**PROBLEM TO SOLVE:**
Repeat each line of the listing exactly as written.

**SOURCE MATERIAL:**
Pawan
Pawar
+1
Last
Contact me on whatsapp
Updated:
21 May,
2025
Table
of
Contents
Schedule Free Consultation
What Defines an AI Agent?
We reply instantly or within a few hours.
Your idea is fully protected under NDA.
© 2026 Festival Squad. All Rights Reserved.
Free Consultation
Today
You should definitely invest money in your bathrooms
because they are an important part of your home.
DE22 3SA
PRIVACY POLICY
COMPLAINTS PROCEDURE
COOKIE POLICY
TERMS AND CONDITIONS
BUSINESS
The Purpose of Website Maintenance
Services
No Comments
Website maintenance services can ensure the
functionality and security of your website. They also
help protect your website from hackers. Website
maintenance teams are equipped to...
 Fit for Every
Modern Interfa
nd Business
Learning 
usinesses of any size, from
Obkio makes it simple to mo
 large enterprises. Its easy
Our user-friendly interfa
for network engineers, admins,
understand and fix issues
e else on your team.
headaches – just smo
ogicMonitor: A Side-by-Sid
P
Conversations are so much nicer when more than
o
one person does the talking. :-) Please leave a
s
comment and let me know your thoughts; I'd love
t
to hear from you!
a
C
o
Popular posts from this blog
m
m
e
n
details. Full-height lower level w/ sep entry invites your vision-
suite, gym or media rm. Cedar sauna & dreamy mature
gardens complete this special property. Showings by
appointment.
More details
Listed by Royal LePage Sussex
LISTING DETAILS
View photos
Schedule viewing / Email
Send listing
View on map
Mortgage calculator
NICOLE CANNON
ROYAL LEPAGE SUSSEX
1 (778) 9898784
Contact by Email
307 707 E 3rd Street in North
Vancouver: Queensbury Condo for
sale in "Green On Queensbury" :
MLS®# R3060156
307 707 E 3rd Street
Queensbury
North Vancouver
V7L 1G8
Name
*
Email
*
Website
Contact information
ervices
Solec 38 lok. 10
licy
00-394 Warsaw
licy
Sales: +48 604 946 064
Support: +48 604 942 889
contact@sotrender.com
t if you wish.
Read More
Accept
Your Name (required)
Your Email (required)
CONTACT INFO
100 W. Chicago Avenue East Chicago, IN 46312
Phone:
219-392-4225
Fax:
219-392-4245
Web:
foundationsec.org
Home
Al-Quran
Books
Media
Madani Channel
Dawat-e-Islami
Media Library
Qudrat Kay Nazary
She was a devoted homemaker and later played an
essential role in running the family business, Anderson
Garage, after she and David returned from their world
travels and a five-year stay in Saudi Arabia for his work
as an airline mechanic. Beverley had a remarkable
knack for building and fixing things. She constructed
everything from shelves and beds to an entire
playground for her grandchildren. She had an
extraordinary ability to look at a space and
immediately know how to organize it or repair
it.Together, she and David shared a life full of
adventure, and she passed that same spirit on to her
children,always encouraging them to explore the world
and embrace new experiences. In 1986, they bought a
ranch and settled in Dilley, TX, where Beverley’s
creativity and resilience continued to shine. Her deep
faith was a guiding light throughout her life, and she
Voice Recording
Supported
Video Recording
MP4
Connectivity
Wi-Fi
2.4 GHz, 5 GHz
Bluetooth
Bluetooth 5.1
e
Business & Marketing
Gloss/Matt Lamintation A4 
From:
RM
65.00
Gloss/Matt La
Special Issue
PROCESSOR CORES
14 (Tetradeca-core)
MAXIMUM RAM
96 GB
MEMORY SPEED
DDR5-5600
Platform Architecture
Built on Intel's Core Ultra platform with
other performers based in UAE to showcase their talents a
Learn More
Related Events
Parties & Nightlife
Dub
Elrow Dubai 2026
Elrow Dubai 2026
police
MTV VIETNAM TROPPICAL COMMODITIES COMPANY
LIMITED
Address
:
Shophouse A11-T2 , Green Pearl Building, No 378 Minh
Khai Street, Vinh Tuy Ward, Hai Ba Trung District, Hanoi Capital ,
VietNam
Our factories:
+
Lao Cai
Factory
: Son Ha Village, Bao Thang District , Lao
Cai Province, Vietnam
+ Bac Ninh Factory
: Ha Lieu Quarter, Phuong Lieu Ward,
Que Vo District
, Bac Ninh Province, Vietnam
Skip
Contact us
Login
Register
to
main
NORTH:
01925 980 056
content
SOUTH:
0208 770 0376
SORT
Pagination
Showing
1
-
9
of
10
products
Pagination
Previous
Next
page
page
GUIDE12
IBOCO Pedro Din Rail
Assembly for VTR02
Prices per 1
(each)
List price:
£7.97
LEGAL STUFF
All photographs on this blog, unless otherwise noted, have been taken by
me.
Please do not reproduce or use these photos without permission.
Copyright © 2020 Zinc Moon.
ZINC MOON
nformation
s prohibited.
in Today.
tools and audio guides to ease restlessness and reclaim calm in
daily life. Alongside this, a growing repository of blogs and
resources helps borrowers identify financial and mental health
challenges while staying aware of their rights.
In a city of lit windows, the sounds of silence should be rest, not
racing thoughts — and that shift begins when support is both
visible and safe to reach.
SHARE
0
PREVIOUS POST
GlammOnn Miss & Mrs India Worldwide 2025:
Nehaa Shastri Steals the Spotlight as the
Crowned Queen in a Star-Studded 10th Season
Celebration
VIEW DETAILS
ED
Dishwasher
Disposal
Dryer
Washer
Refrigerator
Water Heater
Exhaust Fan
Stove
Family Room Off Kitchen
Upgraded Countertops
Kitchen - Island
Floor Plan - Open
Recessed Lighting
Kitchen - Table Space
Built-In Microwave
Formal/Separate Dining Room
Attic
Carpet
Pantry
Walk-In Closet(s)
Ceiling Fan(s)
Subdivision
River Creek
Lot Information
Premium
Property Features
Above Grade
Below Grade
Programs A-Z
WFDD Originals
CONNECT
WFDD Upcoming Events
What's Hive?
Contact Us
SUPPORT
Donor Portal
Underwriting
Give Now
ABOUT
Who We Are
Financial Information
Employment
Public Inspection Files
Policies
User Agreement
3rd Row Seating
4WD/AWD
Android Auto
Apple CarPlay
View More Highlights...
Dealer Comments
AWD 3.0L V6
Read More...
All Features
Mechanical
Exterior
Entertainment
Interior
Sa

**RESPONSE TO THIS EXERCISE:**
Pawan
Pawar
+1
Last
Contact me on whatsapp
Updated:
21 May,
2025
Table
of
Contents
Schedule Free Consultation
What Defines an AI Agent?
We reply instantly or within a few hours.
Your idea is fully protected under NDA.
© 2026 Festival Squad. All Rights Reserved.
Free Consultation
Today
You should definitely invest money in your bathrooms
because they are an important part of your home.
DE22 3SA
PRIVACY POLICY
COMPLAINTS PROCEDURE
COOKIE POLICY
TERMS AND CONDITIONS
BUSINESS
The Purpose of Website Maintenance
Services
No Comments
Website maintenance services can ensure the
functionality and security of your website. They also
help protect your website from hackers. Website
maintenance teams are equipped to...
 Fit for Every
Modern Interfa
nd Business
Learning 
usinesses of any size, from
Obkio makes it simple to mo
 large enterprises. Its easy
Our user-friendly interfa
for network engineers, admins,
understand and fix issues
e else on your team.
headaches – just smo
ogicMonitor: A Side-by-Sid
P
Conversations are so much nicer when more than
o
one person does the talking. :-) Please leave a
s
comment and let me know your thoughts; I'd love
t
to hear from you!
a
C
o
Popular posts from this blog
m
m
e
n
details. Full-height lower level w/ sep entry invites your vision-
suite, gym or media rm. Cedar sauna & dreamy mature
gardens complete this special property. Showings by
appointment.
More details
Listed by Royal LePage Sussex
LISTING DETAILS
View photos
Schedule viewing / Email
Send listing
View on map
Mortgage calculator
NICOLE CANNON
ROYAL LEPAGE SUSSEX
1 (778) 9898784
Contact by Email
307 707 E 3rd Street in North
Vancouver: Queensbury Condo for
sale in "Green On Queensbury" :
MLS®# R3060156
307 707 E 3rd Street
Queensbury
North Vancouver
V7L 1G8
Name
*
Email
*
Website
Contact information
ervices
Solec 38 lok. 10
licy
00-394 Warsaw
licy
Sales: +48 604 946 064
Support: +48 604 942 889
contact@sotrender.com
t if you wish.
Read More
Accept
Your Name (required)
Your Email (required)
CONTACT INFO
100 W. Chicago Avenue East Chicago, IN 46312
Phone:
219-392-4225
Fax:
219-392-4245
Web:
foundationsec.org
Home
Al-Quran
Books
Media
Madani Channel
Dawat-e-Islami
Media Library
Qudrat Kay Nazary
She was a devoted homemaker and later played an
essential role in running the family business, Anderson
Garage, after she and David returned from their world
travels and a five-year stay in Saudi Arabia for his work
as an airline mechanic. Beverley had a remarkable
knack for building and fixing things. She constructed
everything from shelves and beds to an entire
playground for her grandchildren. She had an
extraordinary ability to look at a space and
immediately know how to organize it or repair
it.Together, she and David shared a life full of
adventure, and she passed that same spirit on to her
children,always encouraging them to explore the world
and embrace new experiences. In 1986, they bought a
ranch and settled in Dilley, TX, where Beverley’s
creativity and resilience continued to shine. Her deep
faith was a guiding light throughout her life, and she
Voice Recording
Supported
Video Recording
MP4
Connectivity
Wi-Fi
2.4 GHz, 5 GHz
Bluetooth
Bluetooth 5.1
e
Business & Marketing
Gloss/Matt Lamintation A4 
From:
RM
65.00
Gloss/Matt La
Special Issue
PROCESSOR CORES
14 (Tetradeca-core)
MAXIMUM RAM
96 GB
MEMORY SPEED
DDR5-5600
Platform Architecture
Built on Intel's Core Ultra platform with
other performers based in UAE to showcase their talents a
Learn More
Related Events
Parties & Nightlife
Dub
Elrow Dubai 2026
Elrow Dubai 2026
police
MTV VIETNAM TROPPICAL COMMODITIES COMPANY
LIMITED
Address
:
Shophouse A11-T2 , Green Pearl Building, No 378 Minh
Khai Street, Vinh Tuy Ward, Hai Ba Trung District, Hanoi Capital ,
VietNam
Our factories:
+
Lao Cai
Factory
: Son Ha Village, Bao Thang District , Lao
Cai Province, Vietnam
+ Bac Ninh Factory
: Ha Lieu Quarter, Phuong Lieu Ward,
Que Vo District
, Bac Ninh Province, Vietnam
Skip
Contact us
Login
Register
to
main
NORTH:
01925 980 056
content
SOUTH:
0208 770 0376
SORT
Pagination
Showing
1
-
9
of
10
products
Pagination
Previous
Next
page
page
GUIDE12
IBOCO Pedro Din Rail
Assembly for VTR02
Prices per 1
(each)
List price:
£7.97
LEGAL STUFF
All photographs on this blog, unless otherwise noted, have been taken by
me.
Please do not reproduce or use these photos without permission.
Copyright © 2020 Zinc Moon.
ZINC MOON
nformation
s prohibited.
in Today.
tools and audio guides to ease restlessness and reclaim calm in
daily life. Alongside this, a growing repository of blogs and
resources helps borrowers identify financial and mental health
challenges while staying aware of their rights.
In a city of lit windows, the sounds of silence should be rest, not
racing thoughts — and that shift begins when support is both
visible and safe to reach.
SHARE
0
PREVIOUS POST
GlammOnn Miss & Mrs India Worldwide 2025:
Nehaa Shastri Steals the Spotlight as the
Crowned Queen in a Star-Studded 10th Season
Celebration
VIEW DETAILS
ED
Dishwasher
Disposal
Dryer
Washer
Refrigerator
Water Heater
Exhaust Fan
Stove
Family Room Off Kitchen
Upgraded Countertops
Kitchen - Island
Floor Plan - Open
Recessed Lighting
Kitchen - Table Space
Built-In Microwave
Formal/Separate Dining Room
Attic
Carpet
Pantry
Walk-In Closet(s)
Ceiling Fan(s)
Subdivision
River Creek
Lot Information
Premium
Property Features
Above Grade
Below Grade
Programs A-Z
WFDD Originals
CONNECT
WFDD Upcoming Events
What's Hive?
Contact Us
SUPPORT
Donor Portal
Underwriting
Give Now
ABOUT
Who We Are
Financial Information
Employment
Public Inspection Files
Policies
User Agreement
3rd Row Seating
4WD/AWD
Android Auto
Apple CarPlay
View More Highlights...
Dealer Comments
AWD 3.0L V6
Read More...
All Features
Mechanical
Exterior
Entertainment
Interior
Sa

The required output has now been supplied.